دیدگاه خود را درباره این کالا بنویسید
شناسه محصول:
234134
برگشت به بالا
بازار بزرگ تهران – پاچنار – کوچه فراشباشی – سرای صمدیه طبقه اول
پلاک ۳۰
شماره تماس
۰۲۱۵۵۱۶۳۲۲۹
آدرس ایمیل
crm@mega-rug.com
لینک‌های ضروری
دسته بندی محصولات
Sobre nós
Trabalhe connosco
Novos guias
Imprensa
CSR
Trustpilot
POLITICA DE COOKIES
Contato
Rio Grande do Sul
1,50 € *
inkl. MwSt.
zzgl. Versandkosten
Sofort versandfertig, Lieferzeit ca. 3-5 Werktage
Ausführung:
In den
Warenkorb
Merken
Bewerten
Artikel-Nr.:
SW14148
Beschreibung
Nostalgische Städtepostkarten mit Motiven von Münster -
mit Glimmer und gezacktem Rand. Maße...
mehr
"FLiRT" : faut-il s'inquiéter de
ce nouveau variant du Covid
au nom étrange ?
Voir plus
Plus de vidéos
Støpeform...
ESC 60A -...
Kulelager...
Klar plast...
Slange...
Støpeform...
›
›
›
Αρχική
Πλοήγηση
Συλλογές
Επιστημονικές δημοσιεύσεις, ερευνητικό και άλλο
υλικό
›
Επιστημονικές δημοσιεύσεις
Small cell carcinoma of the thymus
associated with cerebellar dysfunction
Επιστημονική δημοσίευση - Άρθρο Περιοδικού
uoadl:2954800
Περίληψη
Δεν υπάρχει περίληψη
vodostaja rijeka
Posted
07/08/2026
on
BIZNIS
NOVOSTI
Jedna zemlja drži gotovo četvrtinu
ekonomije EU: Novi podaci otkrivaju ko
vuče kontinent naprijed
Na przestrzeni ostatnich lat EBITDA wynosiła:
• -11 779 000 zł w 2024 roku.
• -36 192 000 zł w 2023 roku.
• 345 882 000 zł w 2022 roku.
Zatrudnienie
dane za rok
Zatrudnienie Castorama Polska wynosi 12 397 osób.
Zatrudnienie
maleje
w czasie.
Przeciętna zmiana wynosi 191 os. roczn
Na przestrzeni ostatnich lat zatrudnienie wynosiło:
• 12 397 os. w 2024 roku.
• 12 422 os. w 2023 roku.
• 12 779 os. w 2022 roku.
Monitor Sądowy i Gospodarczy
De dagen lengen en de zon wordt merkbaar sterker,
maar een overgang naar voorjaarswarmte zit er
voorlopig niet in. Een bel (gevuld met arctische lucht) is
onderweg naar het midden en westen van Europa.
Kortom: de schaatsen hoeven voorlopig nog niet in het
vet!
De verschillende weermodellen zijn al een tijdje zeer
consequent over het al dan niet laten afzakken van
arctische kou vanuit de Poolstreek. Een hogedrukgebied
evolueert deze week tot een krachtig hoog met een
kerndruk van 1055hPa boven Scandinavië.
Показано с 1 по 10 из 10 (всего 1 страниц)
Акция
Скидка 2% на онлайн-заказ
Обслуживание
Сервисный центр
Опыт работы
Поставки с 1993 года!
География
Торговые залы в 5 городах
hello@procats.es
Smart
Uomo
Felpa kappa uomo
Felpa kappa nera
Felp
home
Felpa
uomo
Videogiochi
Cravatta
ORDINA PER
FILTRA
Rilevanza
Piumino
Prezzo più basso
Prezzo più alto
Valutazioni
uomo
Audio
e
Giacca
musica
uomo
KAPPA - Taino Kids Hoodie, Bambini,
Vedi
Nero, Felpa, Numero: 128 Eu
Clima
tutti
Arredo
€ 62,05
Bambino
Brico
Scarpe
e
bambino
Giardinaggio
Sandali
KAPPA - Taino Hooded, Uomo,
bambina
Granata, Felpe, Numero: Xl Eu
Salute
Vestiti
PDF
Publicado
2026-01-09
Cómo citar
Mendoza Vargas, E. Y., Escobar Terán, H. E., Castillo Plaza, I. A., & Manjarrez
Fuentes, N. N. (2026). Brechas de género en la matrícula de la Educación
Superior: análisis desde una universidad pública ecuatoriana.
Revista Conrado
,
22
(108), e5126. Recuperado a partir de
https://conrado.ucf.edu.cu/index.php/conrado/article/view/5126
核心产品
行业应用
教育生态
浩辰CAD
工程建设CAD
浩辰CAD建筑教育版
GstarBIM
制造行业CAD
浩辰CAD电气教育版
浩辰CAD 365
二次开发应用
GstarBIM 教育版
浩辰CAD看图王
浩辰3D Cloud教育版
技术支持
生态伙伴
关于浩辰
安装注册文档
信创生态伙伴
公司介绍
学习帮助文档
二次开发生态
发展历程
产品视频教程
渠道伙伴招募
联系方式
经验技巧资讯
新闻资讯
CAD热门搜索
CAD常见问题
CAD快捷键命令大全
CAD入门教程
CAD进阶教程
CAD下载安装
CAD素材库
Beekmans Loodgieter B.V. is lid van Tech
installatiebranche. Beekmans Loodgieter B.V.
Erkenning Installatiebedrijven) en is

○ ○ ○ ○

Exercise brief
Down to the last line, give the records again exactly.

Output of the exercise
دیدگاه خود را درباره این کالا بنویسید
شناسه محصول:
234134
برگشت به بالا
بازار بزرگ تهران – پاچنار – کوچه فراشباشی – سرای صمدیه طبقه اول
پلاک ۳۰
شماره تماس
۰۲۱۵۵۱۶۳۲۲۹
آدرس ایمیل
crm@mega-rug.com
لینک‌های ضروری
دسته بندی محصولات
Sobre nós
Trabalhe connosco
Novos guias
Imprensa
CSR
Trustpilot
POLITICA DE COOKIES
Contato
Rio Grande do Sul
1,50 € *
inkl. MwSt.
zzgl. Versandkosten
Sofort versandfertig, Lieferzeit ca. 3-5 Werktage
Ausführung:
In den
Warenkorb
Merken
Bewerten
Artikel-Nr.:
SW14148
Beschreibung
Nostalgische Städtepostkarten mit Motiven von Münster -
mit Glimmer und gezacktem Rand. Maße...
mehr
"FLiRT" : faut-il s'inquiéter de
ce nouveau variant du Covid
au nom étrange ?
Voir plus
Plus de vidéos
Støpeform...
ESC 60A -...
Kulelager...
Klar plast...
Slange...
Støpeform...
›
›
›
Αρχική
Πλοήγηση
Συλλογές
Επιστημονικές δημοσιεύσεις, ερευνητικό και άλλο
υλικό
›
Επιστημονικές δημοσιεύσεις
Small cell carcinoma of the thymus
associated with cerebellar dysfunction
Επιστημονική δημοσίευση - Άρθρο Περιοδικού
uoadl:2954800
Περίληψη
Δεν υπάρχει περίληψη
vodostaja rijeka
Posted
07/08/2026
on
BIZNIS
NOVOSTI
Jedna zemlja drži gotovo četvrtinu
ekonomije EU: Novi podaci otkrivaju ko
vuče kontinent naprijed
Na przestrzeni ostatnich lat EBITDA wynosiła:
• -11 779 000 zł w 2024 roku.
• -36 192 000 zł w 2023 roku.
• 345 882 000 zł w 2022 roku.
Zatrudnienie
dane za rok
Zatrudnienie Castorama Polska wynosi 12 397 osób.
Zatrudnienie
maleje
w czasie.
Przeciętna zmiana wynosi 191 os. roczn
Na przestrzeni ostatnich lat zatrudnienie wynosiło:
• 12 397 os. w 2024 roku.
• 12 422 os. w 2023 roku.
• 12 779 os. w 2022 roku.
Monitor Sądowy i Gospodarczy
De dagen lengen en de zon wordt merkbaar sterker,
maar een overgang naar voorjaarswarmte zit er
voorlopig niet in. Een bel (gevuld met arctische lucht) is
onderweg naar het midden en westen van Europa.
Kortom: de schaatsen hoeven voorlopig nog niet in het
vet!
De verschillende weermodellen zijn al een tijdje zeer
consequent over het al dan niet laten afzakken van
arctische kou vanuit de Poolstreek. Een hogedrukgebied
evolueert deze week tot een krachtig hoog met een
kerndruk van 1055hPa boven Scandinavië.
Показано с 1 по 10 из 10 (всего 1 страниц)
Акция
Скидка 2% на онлайн-заказ
Обслуживание
Сервисный центр
Опыт работы
Поставки с 1993 года!
География
Торговые залы в 5 городах
hello@procats.es
Smart
Uomo
Felpa kappa uomo
Felpa kappa nera
Felp
home
Felpa
uomo
Videogiochi
Cravatta
ORDINA PER
FILTRA
Rilevanza
Piumino
Prezzo più basso
Prezzo più alto
Valutazioni
uomo
Audio
e
Giacca
musica
uomo
KAPPA - Taino Kids Hoodie, Bambini,
Vedi
Nero, Felpa, Numero: 128 Eu
Clima
tutti
Arredo
€ 62,05
Bambino
Brico
Scarpe
e
bambino
Giardinaggio
Sandali
KAPPA - Taino Hooded, Uomo,
bambina
Granata, Felpe, Numero: Xl Eu
Salute
Vestiti
PDF
Publicado
2026-01-09
Cómo citar
Mendoza Vargas, E. Y., Escobar Terán, H. E., Castillo Plaza, I. A., & Manjarrez
Fuentes, N. N. (2026). Brechas de género en la matrícula de la Educación
Superior: análisis desde una universidad pública ecuatoriana.
Revista Conrado
,
22
(108), e5126. Recuperado a partir de
https://conrado.ucf.edu.cu/index.php/conrado/article/view/5126
核心产品
行业应用
教育生态
浩辰CAD
工程建设CAD
浩辰CAD建筑教育版
GstarBIM
制造行业CAD
浩辰CAD电气教育版
浩辰CAD 365
二次开发应用
GstarBIM 教育版
浩辰CAD看图王
浩辰3D Cloud教育版
技术支持
生态伙伴
关于浩辰
安装注册文档
信创生态伙伴
公司介绍
学习帮助文档
二次开发生态
发展历程
产品视频教程
渠道伙伴招募
联系方式
经验技巧资讯
新闻资讯
CAD热门搜索
CAD常见问题
CAD快捷键命令大全
CAD入门教程
CAD进阶教程
CAD下载安装
CAD素材库
Beekmans Loodgieter B.V. is lid van Tech
installatiebranche. Beekmans Loodgieter B.V.
Erkenning Installatiebedrijven) en is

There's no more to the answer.